■ **Assigned task**
Could you retype, exactly and with no pictures, only the lines from the first line of the records below through the line that contains "Publication of information: Judicial"?

------ Data provided

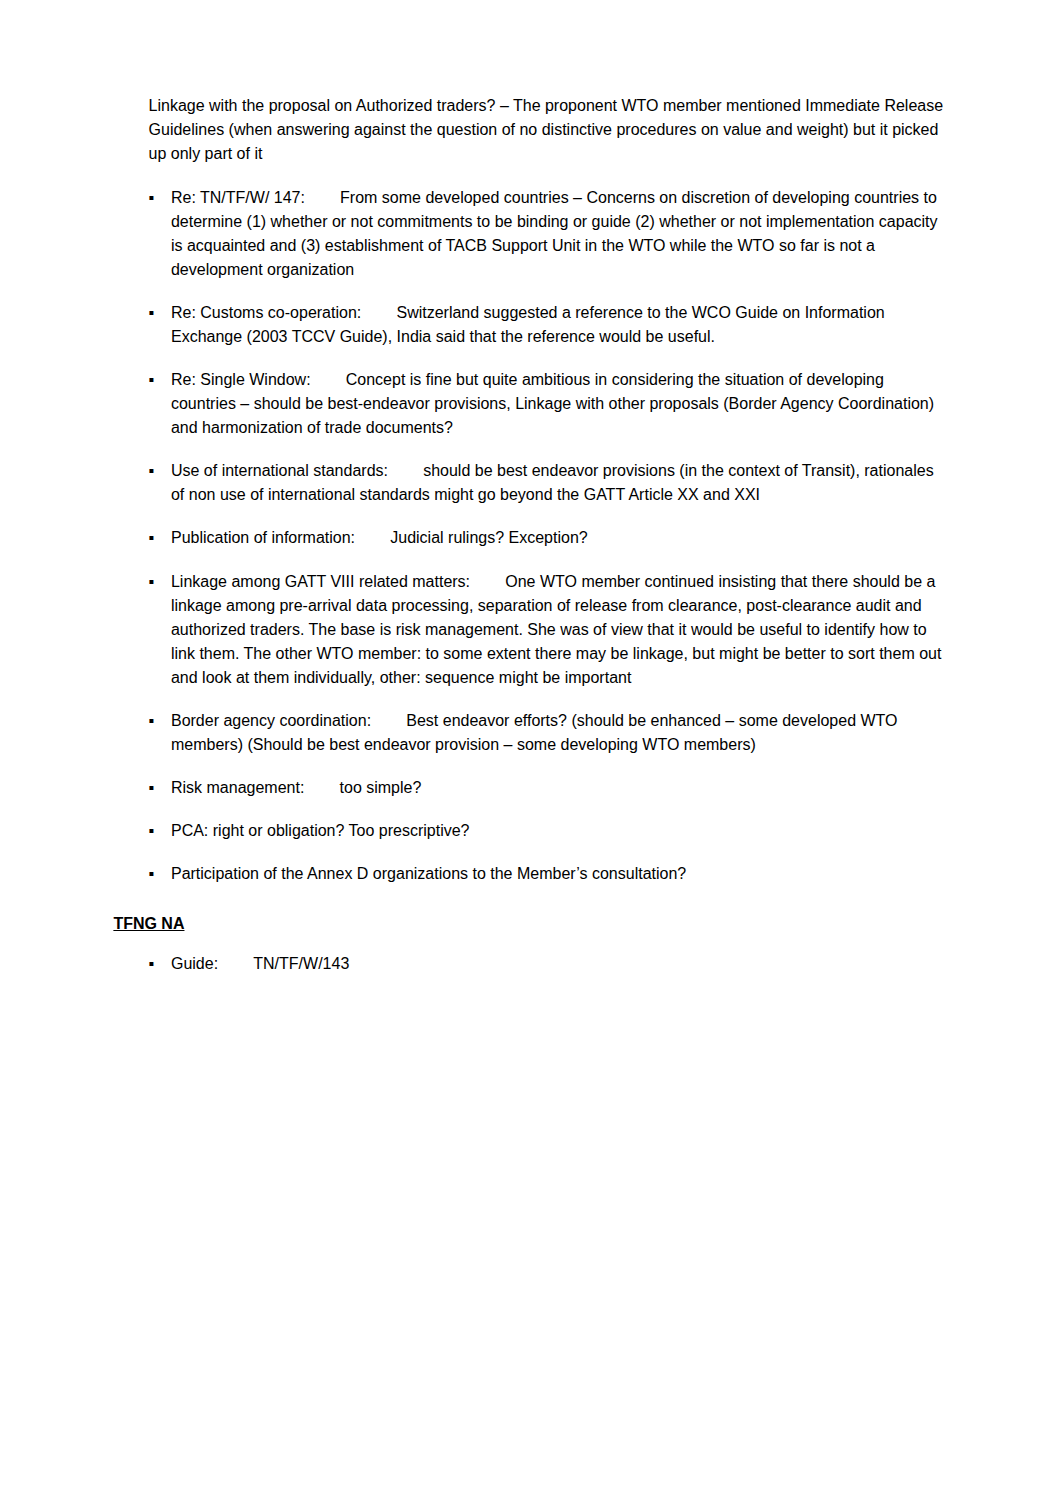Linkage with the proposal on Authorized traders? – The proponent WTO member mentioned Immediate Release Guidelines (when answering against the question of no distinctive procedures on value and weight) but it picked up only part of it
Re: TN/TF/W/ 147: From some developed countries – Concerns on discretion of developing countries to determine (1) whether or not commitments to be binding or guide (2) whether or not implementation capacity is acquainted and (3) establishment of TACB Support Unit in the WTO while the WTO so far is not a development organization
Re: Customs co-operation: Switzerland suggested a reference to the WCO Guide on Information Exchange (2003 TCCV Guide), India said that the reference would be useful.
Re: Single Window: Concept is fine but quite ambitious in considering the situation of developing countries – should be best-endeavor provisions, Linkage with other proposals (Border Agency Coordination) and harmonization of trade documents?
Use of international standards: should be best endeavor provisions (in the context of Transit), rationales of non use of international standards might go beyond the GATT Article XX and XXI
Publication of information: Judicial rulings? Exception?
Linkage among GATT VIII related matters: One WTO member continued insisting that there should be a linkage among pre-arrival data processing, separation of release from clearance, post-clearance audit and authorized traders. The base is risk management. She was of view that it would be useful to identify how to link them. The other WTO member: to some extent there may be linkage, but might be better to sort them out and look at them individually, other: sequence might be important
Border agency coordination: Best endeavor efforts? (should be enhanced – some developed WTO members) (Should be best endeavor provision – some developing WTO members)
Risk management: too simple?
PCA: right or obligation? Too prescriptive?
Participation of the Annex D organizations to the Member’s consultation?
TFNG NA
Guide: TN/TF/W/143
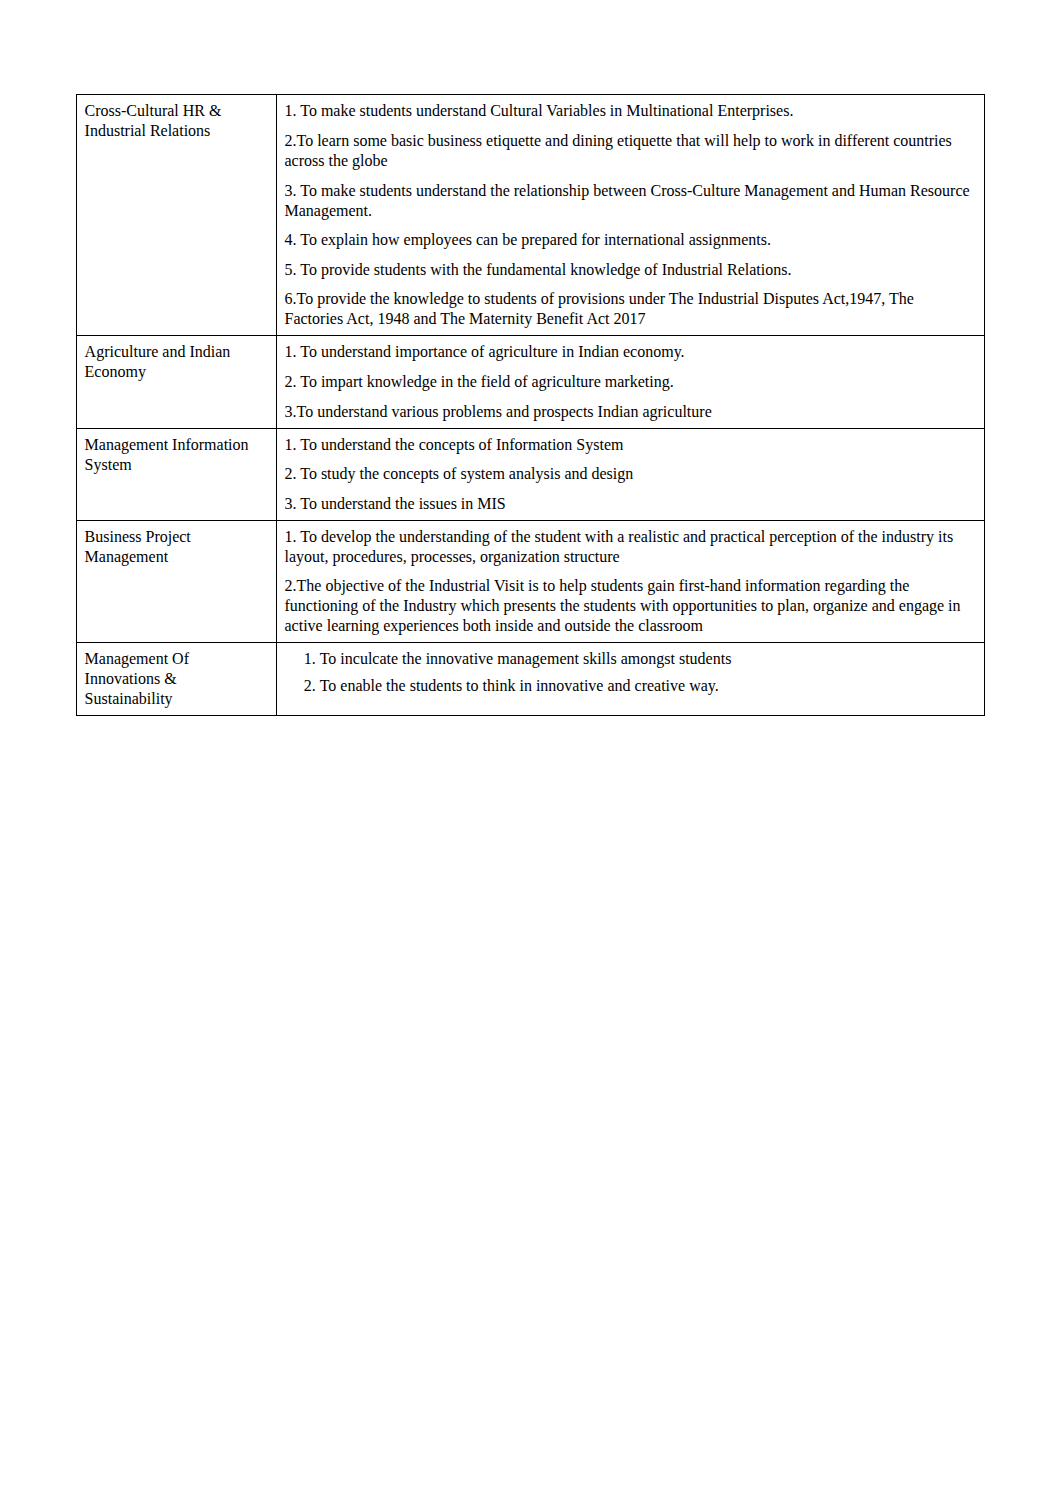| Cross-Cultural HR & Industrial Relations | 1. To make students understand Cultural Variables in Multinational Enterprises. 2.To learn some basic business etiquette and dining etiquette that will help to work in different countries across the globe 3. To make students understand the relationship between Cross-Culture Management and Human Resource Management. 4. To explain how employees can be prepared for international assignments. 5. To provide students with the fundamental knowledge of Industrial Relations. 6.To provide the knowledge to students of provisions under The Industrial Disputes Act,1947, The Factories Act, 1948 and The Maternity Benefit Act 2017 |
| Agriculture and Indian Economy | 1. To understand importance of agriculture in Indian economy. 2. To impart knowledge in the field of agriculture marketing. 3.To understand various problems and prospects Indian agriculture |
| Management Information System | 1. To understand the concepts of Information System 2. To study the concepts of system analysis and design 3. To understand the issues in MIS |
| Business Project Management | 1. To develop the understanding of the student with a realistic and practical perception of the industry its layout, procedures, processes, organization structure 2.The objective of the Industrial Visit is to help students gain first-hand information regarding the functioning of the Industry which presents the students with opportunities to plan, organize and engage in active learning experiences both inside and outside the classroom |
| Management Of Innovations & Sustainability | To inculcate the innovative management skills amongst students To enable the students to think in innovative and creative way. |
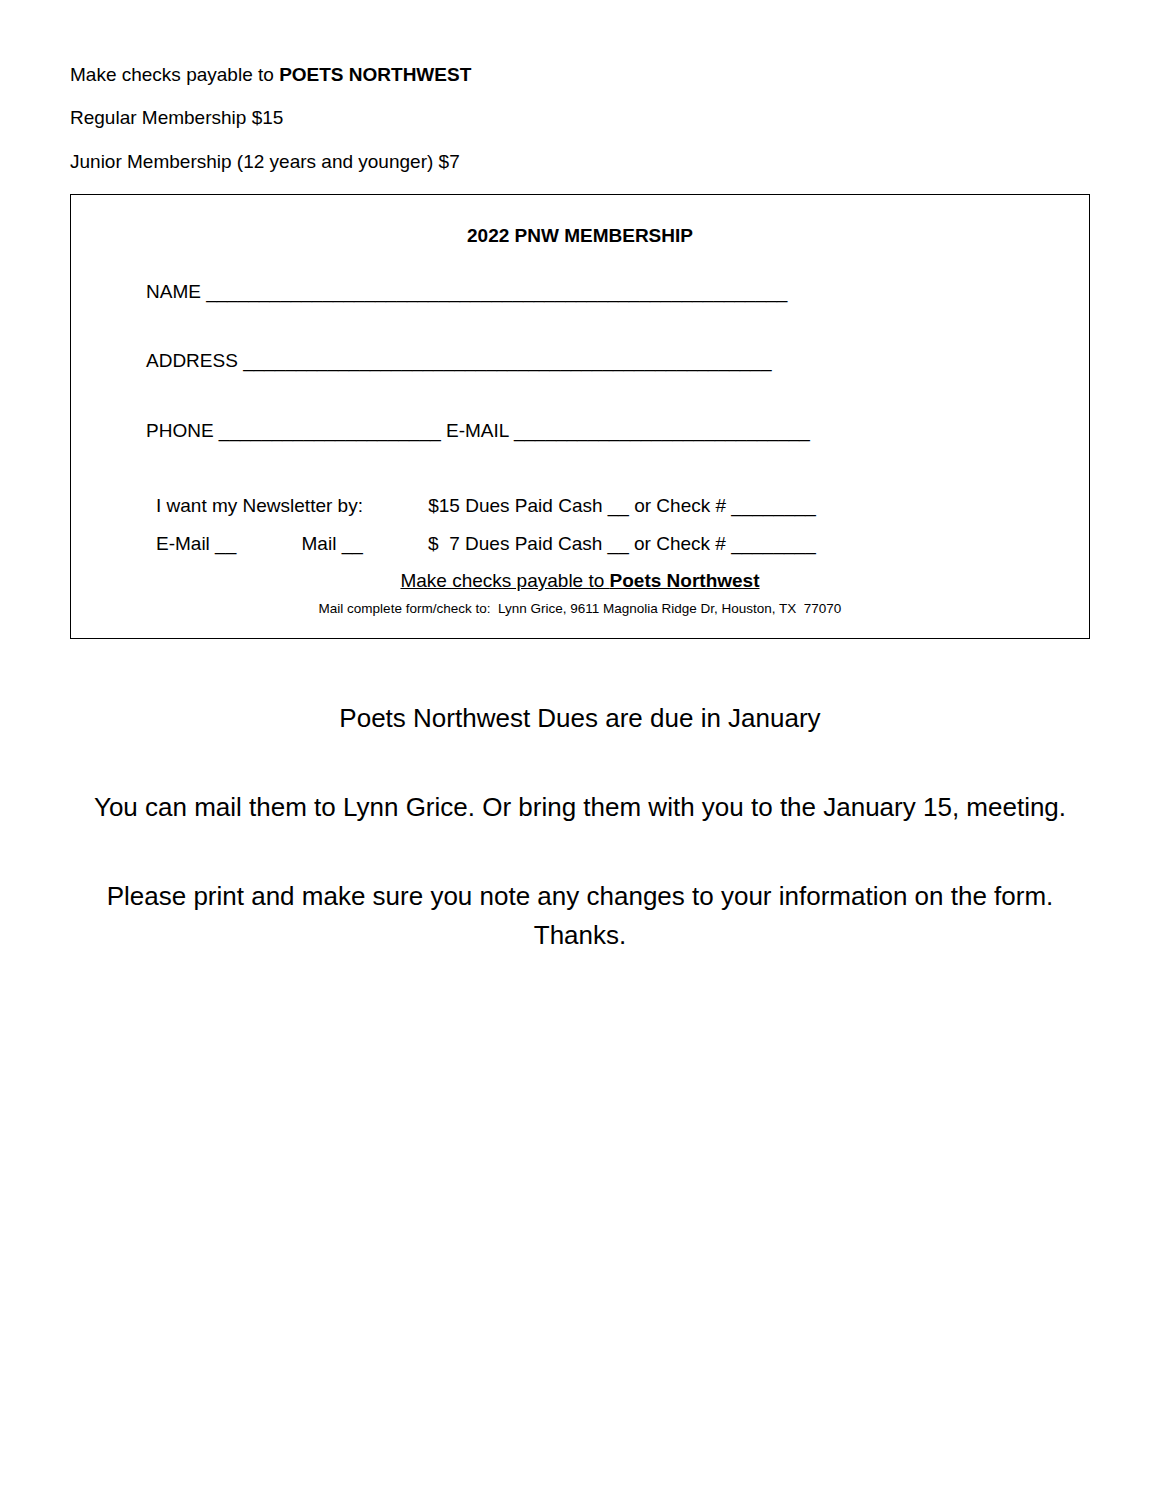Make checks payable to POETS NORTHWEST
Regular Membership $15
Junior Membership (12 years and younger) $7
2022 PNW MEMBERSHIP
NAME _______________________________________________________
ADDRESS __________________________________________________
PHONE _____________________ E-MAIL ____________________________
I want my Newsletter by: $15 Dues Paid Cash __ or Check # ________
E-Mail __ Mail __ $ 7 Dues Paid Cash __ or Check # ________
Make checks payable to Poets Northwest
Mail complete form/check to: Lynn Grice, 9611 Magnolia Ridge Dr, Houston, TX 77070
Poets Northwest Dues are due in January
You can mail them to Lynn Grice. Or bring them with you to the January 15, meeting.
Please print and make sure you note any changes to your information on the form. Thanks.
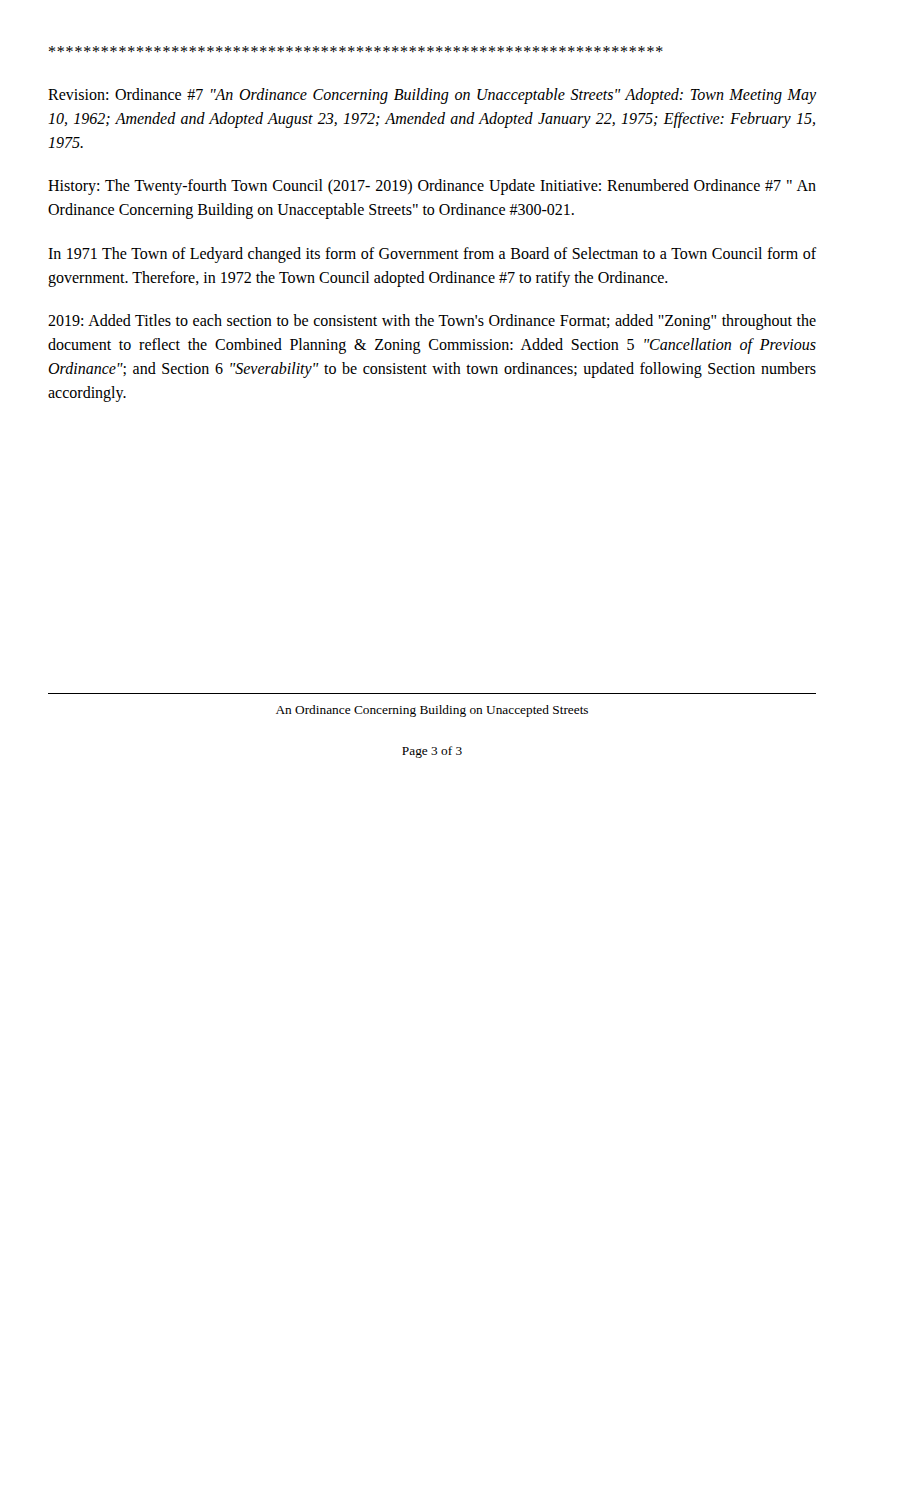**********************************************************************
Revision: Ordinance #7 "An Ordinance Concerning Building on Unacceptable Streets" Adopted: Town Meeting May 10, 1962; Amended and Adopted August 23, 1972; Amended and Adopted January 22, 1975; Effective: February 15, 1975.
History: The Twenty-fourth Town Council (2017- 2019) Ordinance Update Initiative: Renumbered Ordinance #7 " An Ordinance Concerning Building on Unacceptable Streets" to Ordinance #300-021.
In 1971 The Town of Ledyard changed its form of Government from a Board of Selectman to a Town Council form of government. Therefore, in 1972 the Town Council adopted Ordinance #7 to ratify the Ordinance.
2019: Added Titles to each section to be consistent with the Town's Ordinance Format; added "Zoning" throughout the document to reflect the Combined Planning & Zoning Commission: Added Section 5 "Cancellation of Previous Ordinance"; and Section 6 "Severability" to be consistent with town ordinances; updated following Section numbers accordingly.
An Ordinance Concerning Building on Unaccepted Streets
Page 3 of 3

------------

■ **The answer**
Linkage with the proposal on Authorized traders? – The proponent WTO member mentioned Immediate Release Guidelines (when answering against the question of no distinctive procedures on value and weight) but it picked up only part of it
Re: TN/TF/W/ 147: From some developed countries – Concerns on discretion of developing countries to determine (1) whether or not commitments to be binding or guide (2) whether or not implementation capacity is acquainted and (3) establishment of TACB Support Unit in the WTO while the WTO so far is not a development organization
Re: Customs co-operation: Switzerland suggested a reference to the WCO Guide on Information Exchange (2003 TCCV Guide), India said that the reference would be useful.
Re: Single Window: Concept is fine but quite ambitious in considering the situation of developing countries – should be best-endeavor provisions, Linkage with other proposals (Border Agency Coordination) and harmonization of trade documents?
Use of international standards: should be best endeavor provisions (in the context of Transit), rationales of non use of international standards might go beyond the GATT Article XX and XXI
Publication of information: Judicial rulings? Exception?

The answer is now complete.